_Your task_: A word-for-word copy of the records that follow is needed, with every picture omitted.

Page images and extracted text:
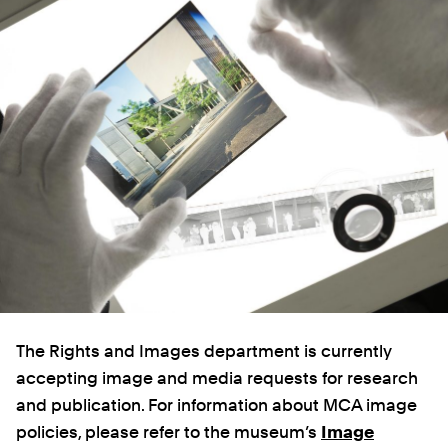
The Rights and Images department is currently
accepting image and media requests for research
and publication. For information about MCA image
policies, please refer to the museum’s
Image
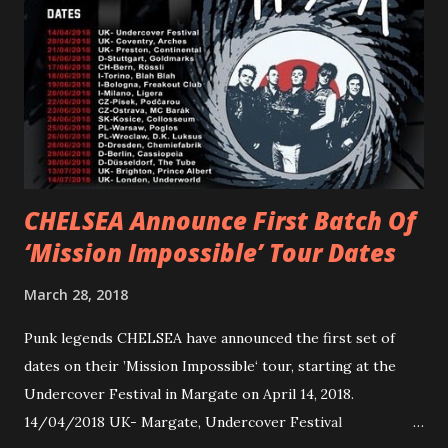
Gunnulfsen’s artistry. Accompanying the singles was PVRIS’
first short film, directed by long-time friend and tourmate
Jax Anderson. Watch the clip here . PVRIS has just
embarked on a 13-date UK/EU tour, marking her first tour
overseas since 2019. She is playing at London’s Eventim
Apollo tonight and the tour concludes on Febru...
CHELSEA Announce First Batch Of
‘Mission Impossible’ Tour Dates
March 28, 2018
Punk legends CHELSEA have announced the first set of
dates on their ’Mission Impossible‘ tour, starting at the
Undercover Festival in Margate on April 14, 2018.
14/04/2018 UK- Margate, Undercover Festival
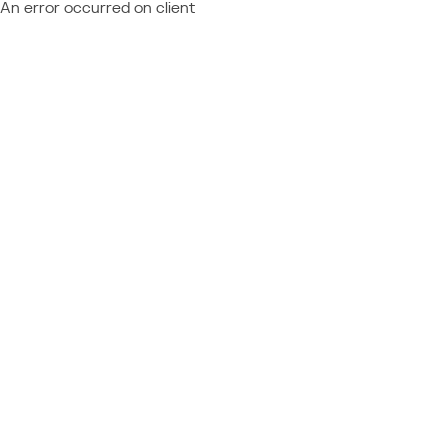
An error occurred on client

_Solution to the exercise_:
The Rights and Images department is currently
accepting image and media requests for research
and publication. For information about MCA image
policies, please refer to the museum’s
Image
Gunnulfsen’s artistry. Accompanying the singles was PVRIS’
first short film, directed by long-time friend and tourmate
Jax Anderson. Watch the clip here . PVRIS has just
embarked on a 13-date UK/EU tour, marking her first tour
overseas since 2019. She is playing at London’s Eventim
Apollo tonight and the tour concludes on Febru...
CHELSEA Announce First Batch Of
‘Mission Impossible’ Tour Dates
March 28, 2018
Punk legends CHELSEA have announced the first set of
dates on their ’Mission Impossible‘ tour, starting at the
Undercover Festival in Margate on April 14, 2018.
14/04/2018 UK- Margate, Undercover Festival
An error occurred on client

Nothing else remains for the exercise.